More on Clinical Depression

Clinical depression is more than just the “blues,” being “down in the dumps,” or experiencing temporary feelings of sadness we all have from time to time in our lives. It is a serious condition that also affects a person’s mind and body. It impacts all aspects of everyday life including eating, sleeping, working, relationships, and how a person thinks about himself/herself. People who are clinically depressed cannot simply will themselves to feel better or just “snap out of it.” If they do not receive appropriate treatment their symptoms can continue for weeks, months, or years.

Learn More about Types of Depression

Types of Depression

Major Depressive Disorder
This illness impairs a person’s ability to work, sleep, eat, and function as he or she normally would. It keeps people from enjoying activities that were once pleasurable, and causes them to think about themselves and the world in negative ways. Major depression is often disabling and may occur several times in a person’s lifetime.

Dysthymic Disorder
A milder yet more enduring type of major depression. People with dysthymia may appear to be chronically mildly depressed to the point that it seems to be a part of their personality. When a person finally seeks treatment for dysthymia, it is not uncommon that he/she has struggled with this condition for a number of years.

Bipolar Disorder
Also known as manic-depression or manic-depressive disorder. This condition is characterized by mood that alternates between periods of depression and periods of elation and excitable behavior known as mania (see symptoms below). For people who have bipolar disorder, the depressions can be severe and the mania can seriously impair one’s normal judgment. When manic, a person is prone towards reckless and inappropriate behavior such as engaging in wild spending sprees or having promiscuous sex. He or she may not be able to realize the harm of his/her behavior and may even lose touch with reality.

Cyclothymic Disorder
A milder yet more enduring type of bipolar disorder. A person’s mood alternates between a less severe mania (known as hypomania) and a less severe depression.

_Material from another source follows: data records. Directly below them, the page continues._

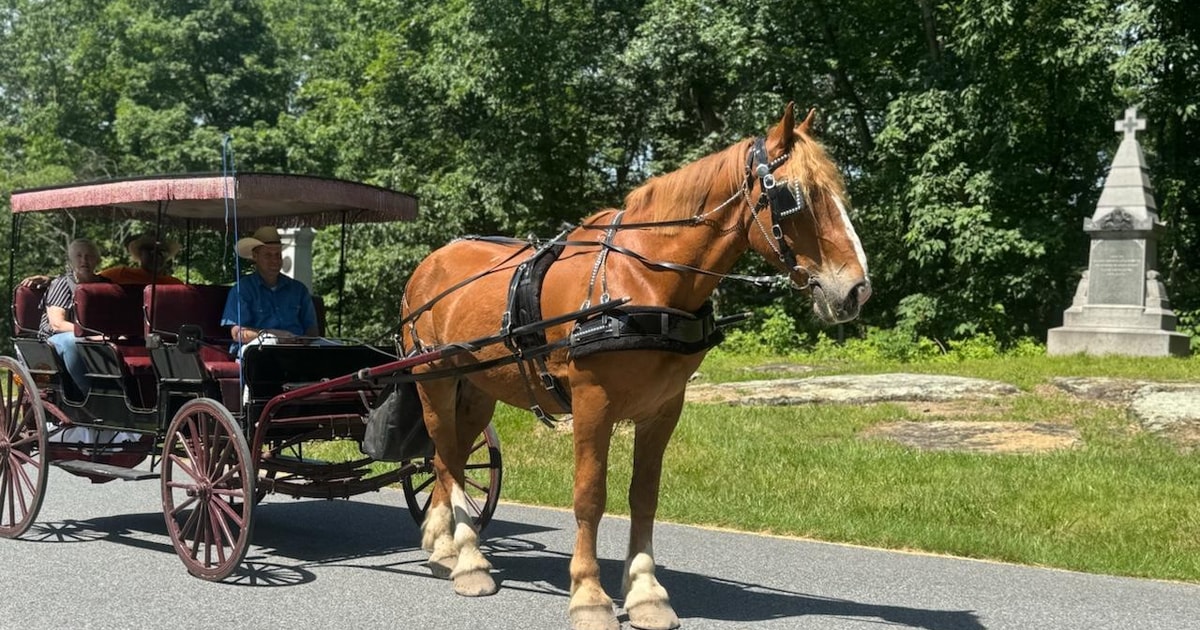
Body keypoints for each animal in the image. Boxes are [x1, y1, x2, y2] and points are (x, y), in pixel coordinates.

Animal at [398, 104, 868, 628]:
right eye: (794, 196)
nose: (856, 289)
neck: (643, 281)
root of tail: (430, 262)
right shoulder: (592, 403)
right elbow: (590, 496)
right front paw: (589, 594)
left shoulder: (664, 408)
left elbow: (644, 496)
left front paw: (645, 593)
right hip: (433, 382)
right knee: (446, 459)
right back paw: (468, 561)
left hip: (477, 389)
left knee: (450, 459)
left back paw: (444, 547)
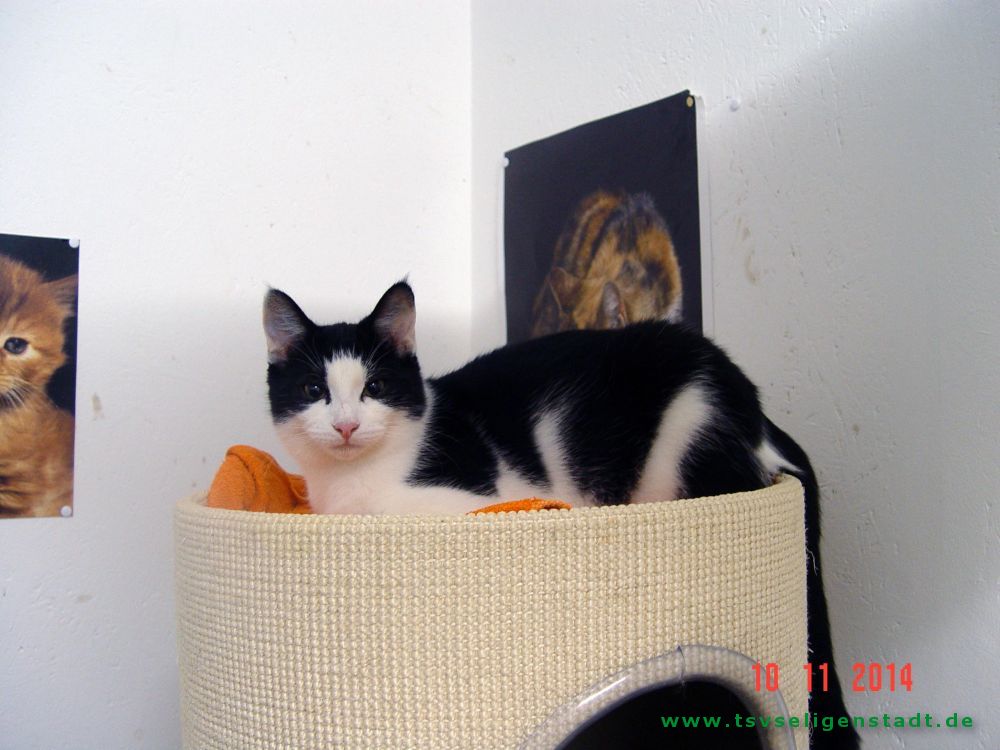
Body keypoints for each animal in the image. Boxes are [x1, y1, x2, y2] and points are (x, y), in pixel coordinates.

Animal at [264, 280, 857, 748]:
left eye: (376, 387)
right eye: (314, 390)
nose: (345, 425)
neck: (352, 479)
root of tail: (760, 417)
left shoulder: (476, 498)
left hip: (688, 425)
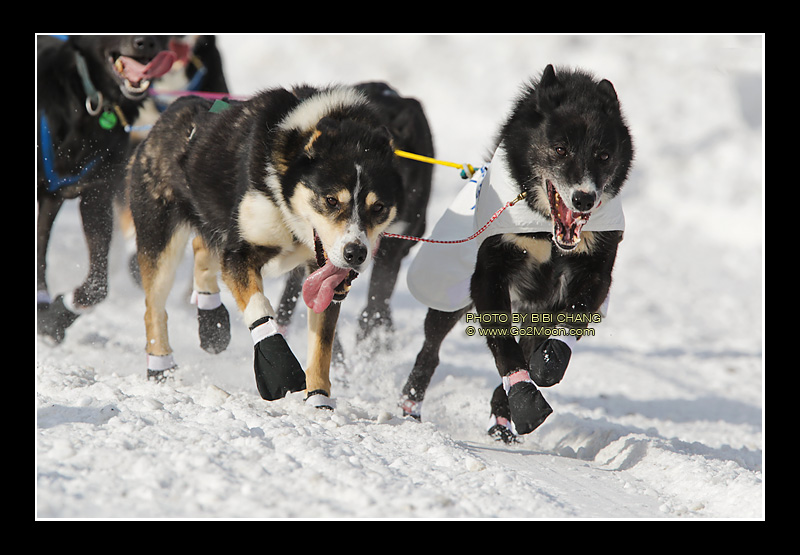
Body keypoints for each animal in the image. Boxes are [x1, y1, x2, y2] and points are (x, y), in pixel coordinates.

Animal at [130, 86, 406, 408]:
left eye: (379, 207)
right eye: (331, 200)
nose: (355, 253)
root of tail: (171, 111)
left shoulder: (321, 279)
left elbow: (322, 345)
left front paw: (319, 401)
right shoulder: (240, 254)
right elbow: (259, 306)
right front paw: (278, 366)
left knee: (203, 248)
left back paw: (211, 320)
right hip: (161, 241)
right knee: (154, 307)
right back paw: (160, 366)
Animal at [404, 64, 636, 444]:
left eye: (603, 155)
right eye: (560, 149)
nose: (584, 198)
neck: (545, 230)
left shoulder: (593, 273)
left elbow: (563, 330)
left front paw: (547, 365)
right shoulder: (490, 275)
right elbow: (505, 349)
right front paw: (524, 397)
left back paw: (503, 417)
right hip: (449, 299)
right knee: (431, 349)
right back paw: (411, 403)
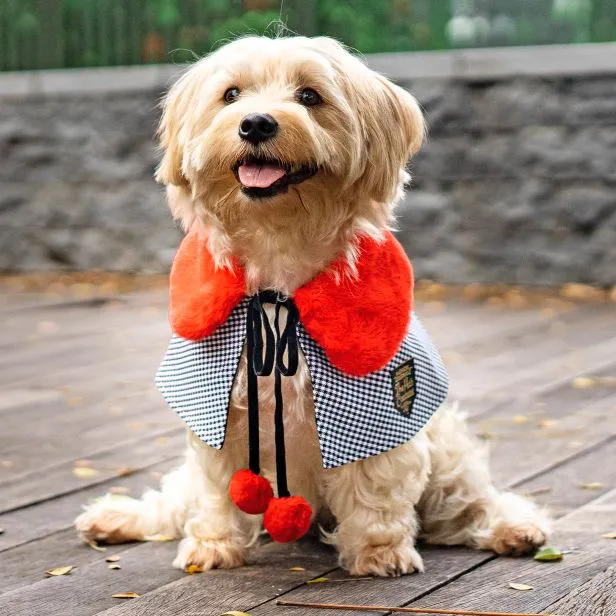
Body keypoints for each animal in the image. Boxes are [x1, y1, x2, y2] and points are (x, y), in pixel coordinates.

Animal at [74, 36, 552, 576]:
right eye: (231, 94)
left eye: (309, 96)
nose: (256, 123)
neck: (278, 274)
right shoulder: (215, 412)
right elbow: (216, 489)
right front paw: (214, 545)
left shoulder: (378, 412)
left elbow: (373, 488)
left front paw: (378, 551)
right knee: (171, 502)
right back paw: (115, 517)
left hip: (448, 453)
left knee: (472, 503)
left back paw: (515, 528)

Mood Disorder Due to a General Medical Condition
Depression may be caused or precipitated by a known or unknown physical medical condition such as hypothyroidism.

Substance-Induced Mood Disorder
Depression may be caused or precipitated by the use or abuse of substances such as drugs, alcohol, medications, or toxins.

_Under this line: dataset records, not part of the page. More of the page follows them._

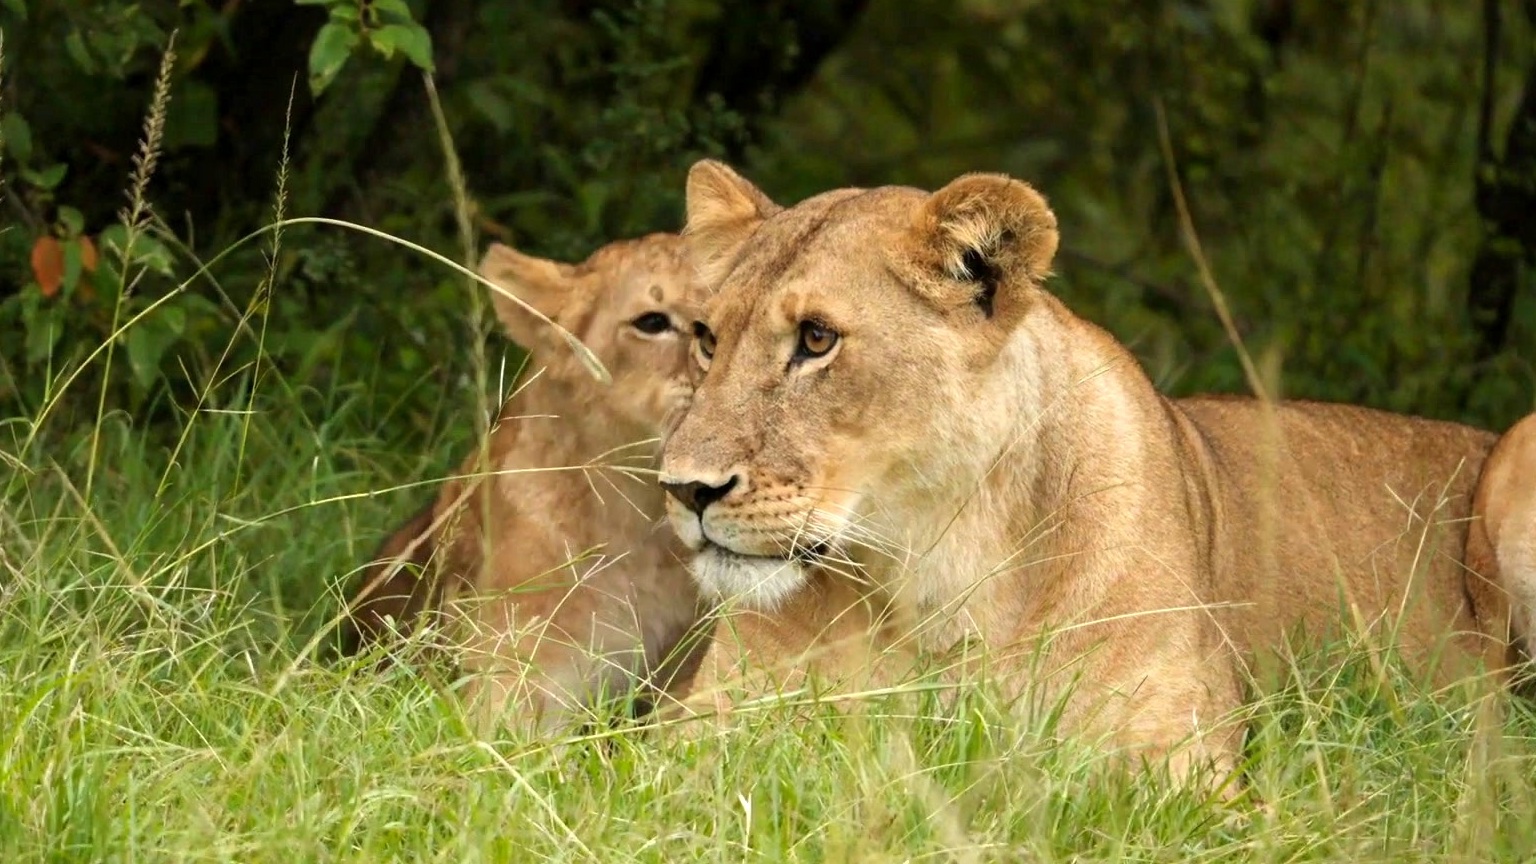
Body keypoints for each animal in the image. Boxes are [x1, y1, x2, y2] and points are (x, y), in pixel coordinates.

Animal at [656, 159, 1504, 791]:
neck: (934, 574)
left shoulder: (1184, 774)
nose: (686, 489)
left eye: (816, 338)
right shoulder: (696, 742)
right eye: (706, 339)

Seasonal Affective Disorder (SAD)
This condition affects people during specific times or seasons of the year. During the winter months individuals feel depressed and lethargic, but during other months their moods may be normal.

Postpartum Depression
A rare form of depression occurring in women within approximately one week to six months after giving birth to a child.

Premenstrual Dysphoric Disorder
This is an uncommon type of depression affecting a small percentage of menstruating women. It is a cyclical condition in which women may feel depressed and irritable for one or two weeks before their menstrual period each month.